▶ [DOCUMENT PASSAGE]
Heat shields used on previous spacecraft were made of PICA-D, or Phenolic Impregnated Carbon Ablator-Domestic, developed by NASA’s Ames Research Center in California. But one of the precursors that goes into the material was not in production anymore, said Milad Mahzari, an aerospace engineer for NASA at the Ames Research Center.

“It’s really hard to make that material sustainable because there’s a lot of different ingredients that come from different sources, and if one of the companies goes out of business and they stop producing things, you’ve got to reformulate it,” Mahzari said.

So they turned to Sandia National Laboratories’ National Thermal Test Facility, a 10-acre site first commissioned in 1978 that includes a field of heliostats — essentially tracking mirrors that can reflect sunlight toward a fixed target. When scientists point the heliostats to concentrate sunlight in an area atop the solar tower, temperatures from the pulse can reach up to 4,500 degrees. That is well above the conditions predicted for Dragonfly’s entry, Sandia officials said.

Mahzari said the team not only had to test whether the newly constituted material could withstand extreme heat, but also had to test how a large-enough surface area of the shield reacts under heat, because when Dragonfly enters Titan’s atmosphere, “there’s mechanical stress that you’re putting on the material.

“So the combination of those two things is what really worried us,” he said. “And we wanted to be able to test that, and the only place we were able to test that is at Sandia.”

Testing turned out to be a multiyear effort that began in 2023. During each visit, the teams conducted up to eight tests, rigging tiles of the heat shield material onto a 24-inch area on top of the 200-foot solar tower. The team also flowed inert gas over the heat shield samples to better replicate Titan’s atmosphere.

The NASA team said it selected Sandia’s National Solar Thermal Test Facility because it is the only ground qualification facility that can reproduce the predicted amount of heat Dragonfly will face on a test article large enough to generate flight-like stresses in the material, Sandia officials said.

Ken Armijo, Sandia’s lead engineer and test director for the campaign, said there are only five solar test towers in the world, adding that Sandia’s is the only one in the western hemisphere that does this type of work.

▶ [Collected data entries]
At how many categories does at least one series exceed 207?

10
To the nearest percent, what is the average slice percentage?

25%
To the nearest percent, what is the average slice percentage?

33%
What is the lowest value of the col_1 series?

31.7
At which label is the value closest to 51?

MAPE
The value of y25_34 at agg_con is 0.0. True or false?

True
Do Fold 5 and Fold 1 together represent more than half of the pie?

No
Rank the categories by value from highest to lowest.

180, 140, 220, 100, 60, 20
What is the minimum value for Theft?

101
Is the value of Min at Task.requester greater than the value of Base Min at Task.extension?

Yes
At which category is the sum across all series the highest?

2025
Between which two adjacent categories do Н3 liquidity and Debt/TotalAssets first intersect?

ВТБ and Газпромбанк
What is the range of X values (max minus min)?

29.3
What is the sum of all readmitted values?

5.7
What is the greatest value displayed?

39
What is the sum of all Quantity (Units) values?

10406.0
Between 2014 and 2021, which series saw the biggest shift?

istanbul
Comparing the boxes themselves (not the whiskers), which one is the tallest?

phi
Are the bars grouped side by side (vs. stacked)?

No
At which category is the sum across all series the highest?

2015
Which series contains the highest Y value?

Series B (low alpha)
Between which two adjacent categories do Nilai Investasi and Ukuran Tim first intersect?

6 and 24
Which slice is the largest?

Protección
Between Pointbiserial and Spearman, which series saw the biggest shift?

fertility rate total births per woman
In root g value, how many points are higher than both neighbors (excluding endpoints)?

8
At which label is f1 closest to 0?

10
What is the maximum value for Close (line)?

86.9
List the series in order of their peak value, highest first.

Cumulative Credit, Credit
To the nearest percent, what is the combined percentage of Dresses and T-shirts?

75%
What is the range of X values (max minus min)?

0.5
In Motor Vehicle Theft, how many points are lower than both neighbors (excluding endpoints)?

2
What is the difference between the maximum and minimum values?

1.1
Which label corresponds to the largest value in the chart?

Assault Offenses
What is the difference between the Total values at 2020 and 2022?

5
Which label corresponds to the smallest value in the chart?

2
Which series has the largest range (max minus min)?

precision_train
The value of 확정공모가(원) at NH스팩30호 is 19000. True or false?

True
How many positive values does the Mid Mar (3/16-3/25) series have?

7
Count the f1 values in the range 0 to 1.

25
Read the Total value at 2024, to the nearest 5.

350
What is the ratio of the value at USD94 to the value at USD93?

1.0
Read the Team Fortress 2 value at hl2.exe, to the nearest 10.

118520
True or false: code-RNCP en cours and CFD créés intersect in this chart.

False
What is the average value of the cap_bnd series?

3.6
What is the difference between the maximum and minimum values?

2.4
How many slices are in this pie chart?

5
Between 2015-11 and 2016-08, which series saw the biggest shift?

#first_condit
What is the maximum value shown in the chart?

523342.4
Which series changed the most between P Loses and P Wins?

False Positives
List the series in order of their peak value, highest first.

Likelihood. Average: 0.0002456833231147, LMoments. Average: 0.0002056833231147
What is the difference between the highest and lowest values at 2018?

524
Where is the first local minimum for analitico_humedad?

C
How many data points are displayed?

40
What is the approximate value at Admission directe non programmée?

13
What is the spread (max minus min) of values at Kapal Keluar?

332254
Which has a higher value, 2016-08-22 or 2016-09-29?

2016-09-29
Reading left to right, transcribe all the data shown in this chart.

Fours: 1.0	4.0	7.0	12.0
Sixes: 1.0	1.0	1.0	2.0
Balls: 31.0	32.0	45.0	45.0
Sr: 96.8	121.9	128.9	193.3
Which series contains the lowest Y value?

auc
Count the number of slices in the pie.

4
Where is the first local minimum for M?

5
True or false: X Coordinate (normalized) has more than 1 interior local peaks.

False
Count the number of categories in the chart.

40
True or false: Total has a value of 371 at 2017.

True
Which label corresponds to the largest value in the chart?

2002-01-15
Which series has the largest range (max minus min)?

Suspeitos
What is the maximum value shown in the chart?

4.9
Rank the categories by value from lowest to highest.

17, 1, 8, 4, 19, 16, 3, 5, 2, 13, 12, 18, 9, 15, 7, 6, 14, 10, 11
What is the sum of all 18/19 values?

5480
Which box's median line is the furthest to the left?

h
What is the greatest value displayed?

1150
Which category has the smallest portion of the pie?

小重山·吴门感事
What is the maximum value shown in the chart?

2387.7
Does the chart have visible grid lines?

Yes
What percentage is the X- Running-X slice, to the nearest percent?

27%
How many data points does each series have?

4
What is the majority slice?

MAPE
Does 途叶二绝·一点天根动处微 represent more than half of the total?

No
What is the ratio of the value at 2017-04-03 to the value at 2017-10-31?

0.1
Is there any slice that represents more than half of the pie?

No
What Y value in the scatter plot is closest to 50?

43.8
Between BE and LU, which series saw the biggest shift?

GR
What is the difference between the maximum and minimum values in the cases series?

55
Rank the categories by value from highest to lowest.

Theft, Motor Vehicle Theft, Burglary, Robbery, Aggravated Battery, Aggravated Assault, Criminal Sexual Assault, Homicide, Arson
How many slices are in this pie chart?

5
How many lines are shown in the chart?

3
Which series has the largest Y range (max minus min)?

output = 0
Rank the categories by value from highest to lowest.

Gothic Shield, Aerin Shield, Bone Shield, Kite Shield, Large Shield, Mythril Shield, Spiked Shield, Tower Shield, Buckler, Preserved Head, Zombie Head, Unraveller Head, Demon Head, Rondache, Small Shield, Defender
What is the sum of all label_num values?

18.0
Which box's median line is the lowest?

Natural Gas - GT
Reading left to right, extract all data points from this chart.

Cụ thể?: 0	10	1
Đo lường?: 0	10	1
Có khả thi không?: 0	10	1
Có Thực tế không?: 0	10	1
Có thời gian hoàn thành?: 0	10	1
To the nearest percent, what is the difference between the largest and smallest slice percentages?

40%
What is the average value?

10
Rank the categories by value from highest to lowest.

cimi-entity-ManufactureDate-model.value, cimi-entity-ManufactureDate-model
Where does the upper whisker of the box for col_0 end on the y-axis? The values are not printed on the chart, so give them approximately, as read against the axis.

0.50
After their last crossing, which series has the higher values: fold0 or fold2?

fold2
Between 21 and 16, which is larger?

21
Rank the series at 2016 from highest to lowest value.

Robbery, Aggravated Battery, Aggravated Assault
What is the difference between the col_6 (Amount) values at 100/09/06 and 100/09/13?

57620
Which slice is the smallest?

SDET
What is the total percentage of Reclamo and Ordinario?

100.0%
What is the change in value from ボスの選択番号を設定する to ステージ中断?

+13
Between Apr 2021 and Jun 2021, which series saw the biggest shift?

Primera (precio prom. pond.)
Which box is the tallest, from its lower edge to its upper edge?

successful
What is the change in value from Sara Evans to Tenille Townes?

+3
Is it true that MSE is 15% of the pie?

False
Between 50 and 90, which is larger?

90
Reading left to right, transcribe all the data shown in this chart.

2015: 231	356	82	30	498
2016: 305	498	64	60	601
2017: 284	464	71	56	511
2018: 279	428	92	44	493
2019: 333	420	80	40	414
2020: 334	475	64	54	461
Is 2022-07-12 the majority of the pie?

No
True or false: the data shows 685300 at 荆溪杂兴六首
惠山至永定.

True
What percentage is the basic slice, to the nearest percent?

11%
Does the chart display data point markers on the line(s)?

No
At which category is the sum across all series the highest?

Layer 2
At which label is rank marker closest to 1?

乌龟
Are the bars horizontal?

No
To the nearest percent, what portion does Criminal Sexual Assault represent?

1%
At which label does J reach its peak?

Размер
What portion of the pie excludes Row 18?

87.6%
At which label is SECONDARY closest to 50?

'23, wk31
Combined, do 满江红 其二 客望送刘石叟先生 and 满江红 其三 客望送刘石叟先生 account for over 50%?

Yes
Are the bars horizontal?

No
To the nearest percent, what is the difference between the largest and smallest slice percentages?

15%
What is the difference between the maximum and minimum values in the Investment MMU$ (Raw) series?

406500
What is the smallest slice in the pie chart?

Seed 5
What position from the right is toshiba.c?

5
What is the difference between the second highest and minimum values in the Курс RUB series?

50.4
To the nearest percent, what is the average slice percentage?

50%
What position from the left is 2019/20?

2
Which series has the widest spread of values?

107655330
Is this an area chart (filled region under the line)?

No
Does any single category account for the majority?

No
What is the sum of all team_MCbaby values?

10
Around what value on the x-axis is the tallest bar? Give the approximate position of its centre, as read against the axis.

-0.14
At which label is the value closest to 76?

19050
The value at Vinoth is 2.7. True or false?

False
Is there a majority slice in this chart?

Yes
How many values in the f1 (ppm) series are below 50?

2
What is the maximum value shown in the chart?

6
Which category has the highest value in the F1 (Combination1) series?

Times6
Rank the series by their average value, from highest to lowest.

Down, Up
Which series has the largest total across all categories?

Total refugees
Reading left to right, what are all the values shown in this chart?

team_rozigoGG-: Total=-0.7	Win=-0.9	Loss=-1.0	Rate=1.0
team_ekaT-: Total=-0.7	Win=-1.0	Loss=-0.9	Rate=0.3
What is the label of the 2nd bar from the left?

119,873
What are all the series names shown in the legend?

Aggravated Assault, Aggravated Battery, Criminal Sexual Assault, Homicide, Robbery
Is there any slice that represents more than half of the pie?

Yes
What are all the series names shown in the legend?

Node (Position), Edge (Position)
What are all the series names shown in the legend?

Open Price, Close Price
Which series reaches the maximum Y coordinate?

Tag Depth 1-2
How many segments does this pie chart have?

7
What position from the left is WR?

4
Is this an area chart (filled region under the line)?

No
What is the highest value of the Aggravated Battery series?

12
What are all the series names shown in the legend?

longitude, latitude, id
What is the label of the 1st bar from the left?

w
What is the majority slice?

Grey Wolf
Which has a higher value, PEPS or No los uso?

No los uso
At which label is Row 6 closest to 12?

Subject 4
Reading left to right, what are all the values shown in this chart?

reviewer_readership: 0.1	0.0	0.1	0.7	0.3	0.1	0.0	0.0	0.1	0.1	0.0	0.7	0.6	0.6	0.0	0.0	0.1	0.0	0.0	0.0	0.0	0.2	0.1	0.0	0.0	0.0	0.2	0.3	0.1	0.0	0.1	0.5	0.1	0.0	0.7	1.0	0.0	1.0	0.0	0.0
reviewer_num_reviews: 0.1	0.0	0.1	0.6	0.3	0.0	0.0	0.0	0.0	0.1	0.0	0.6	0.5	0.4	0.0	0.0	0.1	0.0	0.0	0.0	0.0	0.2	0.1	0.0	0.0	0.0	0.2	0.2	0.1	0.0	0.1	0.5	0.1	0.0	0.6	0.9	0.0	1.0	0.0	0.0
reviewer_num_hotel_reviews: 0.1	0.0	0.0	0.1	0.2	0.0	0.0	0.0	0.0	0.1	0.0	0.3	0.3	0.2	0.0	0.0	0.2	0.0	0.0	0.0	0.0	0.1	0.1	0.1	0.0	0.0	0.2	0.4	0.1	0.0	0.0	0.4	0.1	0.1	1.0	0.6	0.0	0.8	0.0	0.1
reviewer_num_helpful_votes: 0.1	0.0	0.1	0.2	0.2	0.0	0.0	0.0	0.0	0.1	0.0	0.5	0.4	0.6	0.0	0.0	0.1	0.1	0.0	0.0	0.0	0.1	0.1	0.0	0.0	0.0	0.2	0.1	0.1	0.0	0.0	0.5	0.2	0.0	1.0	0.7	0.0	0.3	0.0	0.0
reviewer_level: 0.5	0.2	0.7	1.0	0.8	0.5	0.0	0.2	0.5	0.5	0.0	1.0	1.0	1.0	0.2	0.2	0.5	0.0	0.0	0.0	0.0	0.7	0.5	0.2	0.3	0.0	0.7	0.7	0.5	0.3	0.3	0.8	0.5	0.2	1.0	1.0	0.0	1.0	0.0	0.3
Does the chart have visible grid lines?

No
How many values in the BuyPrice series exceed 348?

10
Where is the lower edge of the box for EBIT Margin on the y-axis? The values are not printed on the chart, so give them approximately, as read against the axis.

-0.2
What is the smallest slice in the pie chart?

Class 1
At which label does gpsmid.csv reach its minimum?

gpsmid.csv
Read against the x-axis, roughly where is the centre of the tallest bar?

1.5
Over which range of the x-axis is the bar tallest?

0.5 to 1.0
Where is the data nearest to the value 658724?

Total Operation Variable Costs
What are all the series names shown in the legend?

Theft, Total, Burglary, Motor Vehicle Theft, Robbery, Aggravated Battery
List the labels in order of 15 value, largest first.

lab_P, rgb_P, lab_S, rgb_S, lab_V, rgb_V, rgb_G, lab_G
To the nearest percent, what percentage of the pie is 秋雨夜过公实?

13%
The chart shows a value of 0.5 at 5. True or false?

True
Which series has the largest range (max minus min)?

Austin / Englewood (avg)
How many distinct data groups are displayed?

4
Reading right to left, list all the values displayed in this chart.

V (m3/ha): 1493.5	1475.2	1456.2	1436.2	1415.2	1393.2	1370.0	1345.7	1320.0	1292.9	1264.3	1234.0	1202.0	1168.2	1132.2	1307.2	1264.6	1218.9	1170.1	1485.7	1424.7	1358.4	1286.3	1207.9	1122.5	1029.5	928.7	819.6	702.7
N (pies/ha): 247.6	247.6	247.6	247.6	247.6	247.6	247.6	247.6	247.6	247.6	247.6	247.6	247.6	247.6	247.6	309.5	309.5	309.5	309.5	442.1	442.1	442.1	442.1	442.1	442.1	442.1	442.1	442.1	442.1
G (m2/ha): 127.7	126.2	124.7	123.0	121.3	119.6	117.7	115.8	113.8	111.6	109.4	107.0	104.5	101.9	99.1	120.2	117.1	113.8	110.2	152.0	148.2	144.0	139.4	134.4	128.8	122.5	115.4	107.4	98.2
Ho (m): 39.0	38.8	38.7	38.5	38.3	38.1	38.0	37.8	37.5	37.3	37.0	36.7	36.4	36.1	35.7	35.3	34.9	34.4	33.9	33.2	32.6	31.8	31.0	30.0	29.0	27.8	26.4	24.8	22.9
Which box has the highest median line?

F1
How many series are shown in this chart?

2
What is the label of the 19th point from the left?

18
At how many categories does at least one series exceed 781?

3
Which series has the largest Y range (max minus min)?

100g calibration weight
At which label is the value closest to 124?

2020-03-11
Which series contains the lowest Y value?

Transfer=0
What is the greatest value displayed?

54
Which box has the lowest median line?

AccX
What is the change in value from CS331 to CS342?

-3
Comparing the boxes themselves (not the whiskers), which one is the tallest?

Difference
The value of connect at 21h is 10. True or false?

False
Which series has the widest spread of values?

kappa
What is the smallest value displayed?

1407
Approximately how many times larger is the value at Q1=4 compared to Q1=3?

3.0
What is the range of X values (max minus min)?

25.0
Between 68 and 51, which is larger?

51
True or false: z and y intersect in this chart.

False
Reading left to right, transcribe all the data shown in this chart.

▶ [REQUIRED ACTION 1]
Answer these questions using the heat shield passage:
(a) In what year was the Sandia test facility first commissioned?
(b) In what year did the testing begin?
(c) How many solar test towers are there in the world, according to Ken Armijo?
▶ [REQUIRED ACTION 2]
Translate this sentence from the heat shield passage into Spanish: "Testing turned out to be a multiyear effort that began in 2023."
▶ [REQUIRED ACTION 3]
Reproduce the heat shield passage from "Mahzari said the" up to and including "replicate Titan’s atmosphere.".

▶ [EXERCISE ANSWER 1]
(a) 1978
(b) 2023
(c) Five

▶ [EXERCISE ANSWER 2]
Las pruebas resultaron ser un esfuerzo de varios años que comenzó en 2023.

▶ [EXERCISE ANSWER 3]
Mahzari said the team not only had to test whether the newly constituted material could withstand extreme heat, but also had to test how a large-enough surface area of the shield reacts under heat, because when Dragonfly enters Titan’s atmosphere, “there’s mechanical stress that you’re putting on the material.

“So the combination of those two things is what really worried us,” he said. “And we wanted to be able to test that, and the only place we were able to test that is at Sandia.”

Testing turned out to be a multiyear effort that began in 2023. During each visit, the teams conducted up to eight tests, rigging tiles of the heat shield material onto a 24-inch area on top of the 200-foot solar tower. The team also flowed inert gas over the heat shield samples to better replicate Titan’s atmosphere.